**CAVEAT: This is not a blog containing a serious religious debate**

What a title for this week, eh? It came to me when I was clearing up a present that the budgie had left on my shoulder. Minds must be blown by now. I’ve wrote about a very religious symbol and bird poop in the first 40 words this week.

Do you have a vision of me collecting little wooden statues, carved with acute precision, of all the Greek gods? Or have I gone Viking and decided to worship many gods? Or have I simply chosen to round up all ‘Gods of Hollywood’ (absolutely not including the Weinsteins of the world), inspired by watching Thor in the Avengers Movies?

Not those kinds of gods.

Gods of the guru kind.

In Sanskrit, guru means the one who dispels the darkness and takes towards the light.

So, I’m planning to electronically collect business gurus. Those people in my industry who know their stuff inside out and are generous enough to share their knowledge.  I’ve dabbled in who’s who and what their speciality is, but I haven’t made that comprehensive list yet.

I’d like to say that my ‘positive thing’ from lockdown is that I’ve expanded my knowledge. The light might not be that bright for a while, considering how long it takes me to do everything else, but I should be able to come out of it at least shining a little candle.  And hopefully know more about subjects that I’m hazy in at the moment.  In short, be in a position to grow my business more as we burst forth from lockdown in a splendid ray of rainbow – taking one step out the door.  Let’s face it, we will not suddenly be going ‘back to normal’ as we knew it before.

Speaking of collecting, my daughter, on the other hand, is collecting something entirely different from me. If someone had asked me if she collects anything, I would have said soft toys. It started off as a few souvenirs from places, then started to be a souvenir from every place we visited.

Imagine my surprise when someone asked her if she collected anything. I thought, here we go, lots of soft toys to talk about. Then she said ‘feathers’.

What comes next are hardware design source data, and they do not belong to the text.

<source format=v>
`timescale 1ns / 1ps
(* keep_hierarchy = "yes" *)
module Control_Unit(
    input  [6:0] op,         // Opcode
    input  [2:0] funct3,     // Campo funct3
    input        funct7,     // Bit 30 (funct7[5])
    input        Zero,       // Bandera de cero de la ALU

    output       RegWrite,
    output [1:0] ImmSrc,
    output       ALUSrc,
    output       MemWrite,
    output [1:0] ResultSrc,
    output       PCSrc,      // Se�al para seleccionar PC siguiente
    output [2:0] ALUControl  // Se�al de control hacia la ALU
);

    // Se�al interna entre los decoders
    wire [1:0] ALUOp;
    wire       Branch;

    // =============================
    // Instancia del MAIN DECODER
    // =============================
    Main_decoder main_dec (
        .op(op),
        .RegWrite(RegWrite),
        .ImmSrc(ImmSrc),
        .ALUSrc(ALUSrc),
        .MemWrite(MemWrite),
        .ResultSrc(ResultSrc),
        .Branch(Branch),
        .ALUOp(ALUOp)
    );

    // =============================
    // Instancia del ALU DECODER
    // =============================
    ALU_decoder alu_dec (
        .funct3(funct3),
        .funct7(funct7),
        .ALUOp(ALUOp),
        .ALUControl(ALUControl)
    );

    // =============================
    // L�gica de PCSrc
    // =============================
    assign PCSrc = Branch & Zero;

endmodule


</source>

News to me. We have craft feathers, but I wouldn’t say I’d bought an abundance of them to hoard like toilet rolls in the beginning of lockdown in case we ran out. She does use them a lot in crafting, but I wouldn’t describe it as an authentic collection.

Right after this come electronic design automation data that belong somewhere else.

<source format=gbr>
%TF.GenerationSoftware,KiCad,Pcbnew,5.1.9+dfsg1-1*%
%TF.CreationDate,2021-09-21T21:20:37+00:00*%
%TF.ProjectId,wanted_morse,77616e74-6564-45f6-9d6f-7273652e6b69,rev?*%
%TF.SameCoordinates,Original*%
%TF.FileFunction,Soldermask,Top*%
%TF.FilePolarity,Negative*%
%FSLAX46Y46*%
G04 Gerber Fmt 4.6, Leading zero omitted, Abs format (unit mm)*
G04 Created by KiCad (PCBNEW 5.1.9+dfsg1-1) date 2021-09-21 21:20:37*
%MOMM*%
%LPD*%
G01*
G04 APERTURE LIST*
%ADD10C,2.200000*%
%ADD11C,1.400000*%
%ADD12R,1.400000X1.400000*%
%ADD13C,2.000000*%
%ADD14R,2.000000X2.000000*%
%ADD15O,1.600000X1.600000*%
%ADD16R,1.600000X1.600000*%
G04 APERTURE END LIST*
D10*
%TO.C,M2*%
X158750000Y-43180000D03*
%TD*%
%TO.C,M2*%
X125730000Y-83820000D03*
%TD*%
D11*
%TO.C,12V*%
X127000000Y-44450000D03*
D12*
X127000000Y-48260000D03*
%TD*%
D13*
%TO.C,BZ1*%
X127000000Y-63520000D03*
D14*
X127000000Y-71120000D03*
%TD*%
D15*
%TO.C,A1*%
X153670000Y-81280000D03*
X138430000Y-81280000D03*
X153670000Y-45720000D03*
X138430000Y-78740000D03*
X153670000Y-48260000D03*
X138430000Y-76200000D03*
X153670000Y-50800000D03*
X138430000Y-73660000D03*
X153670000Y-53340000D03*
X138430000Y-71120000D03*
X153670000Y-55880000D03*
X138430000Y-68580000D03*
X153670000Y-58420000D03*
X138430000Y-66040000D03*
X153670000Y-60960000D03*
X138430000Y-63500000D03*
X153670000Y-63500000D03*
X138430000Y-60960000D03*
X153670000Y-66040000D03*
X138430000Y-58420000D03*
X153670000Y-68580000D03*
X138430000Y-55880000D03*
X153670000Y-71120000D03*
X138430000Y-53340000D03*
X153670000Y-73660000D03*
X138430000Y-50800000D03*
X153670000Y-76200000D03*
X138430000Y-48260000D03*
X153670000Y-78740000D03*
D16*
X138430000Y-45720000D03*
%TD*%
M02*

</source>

Intrigued by this ‘second’ collection, I asked if I could see the feathers. Sure, she said. Then proceeded to find her bag full of blue and white feathers of all sorts: tail feathers, wing feathers, but mostly soft and fluffy body feathers.

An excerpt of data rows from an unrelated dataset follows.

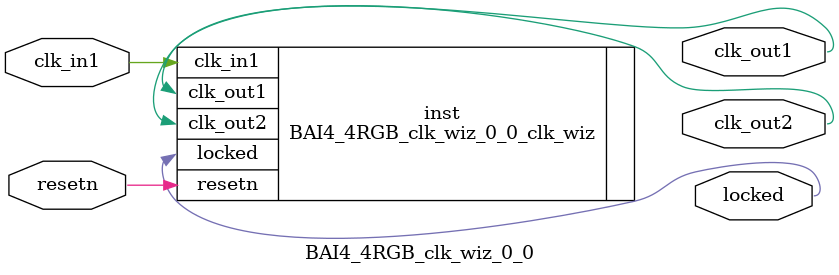
<source format=v>


`timescale 1ps/1ps

(* CORE_GENERATION_INFO = "BAI4_4RGB_clk_wiz_0_0,clk_wiz_v6_0_11_0_0,{component_name=BAI4_4RGB_clk_wiz_0_0,use_phase_alignment=true,use_min_o_jitter=false,use_max_i_jitter=false,use_dyn_phase_shift=false,use_inclk_switchover=false,use_dyn_reconfig=false,enable_axi=0,feedback_source=FDBK_AUTO,PRIMITIVE=MMCM,num_out_clk=2,clkin1_period=10.000,clkin2_period=10.000,use_power_down=false,use_reset=true,use_locked=true,use_inclk_stopped=false,feedback_type=SINGLE,CLOCK_MGR_TYPE=NA,manual_override=false}" *)

module BAI4_4RGB_clk_wiz_0_0 
 (
  // Clock out ports
  output        clk_out1,
  output        clk_out2,
  // Status and control signals
  input         resetn,
  output        locked,
 // Clock in ports
  input         clk_in1
 );

  BAI4_4RGB_clk_wiz_0_0_clk_wiz inst
  (
  // Clock out ports  
  .clk_out1(clk_out1),
  .clk_out2(clk_out2),
  // Status and control signals               
  .resetn(resetn), 
  .locked(locked),
 // Clock in ports
  .clk_in1(clk_in1)
  );

endmodule

</source>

She’d been collecting the budgie’s feathers as he’s moulted. So, I probably have the equivalent of a quarter of a budgie’s downs in a bag, (budgies are deceptive little birds and can have up to 3,000 feathers on them!). I guess we have the ability to make him an extra coat for the winter in case it’s a bad one this year.

For the record, the budgie likes to collect toys. I wonder if the gurus have any collections?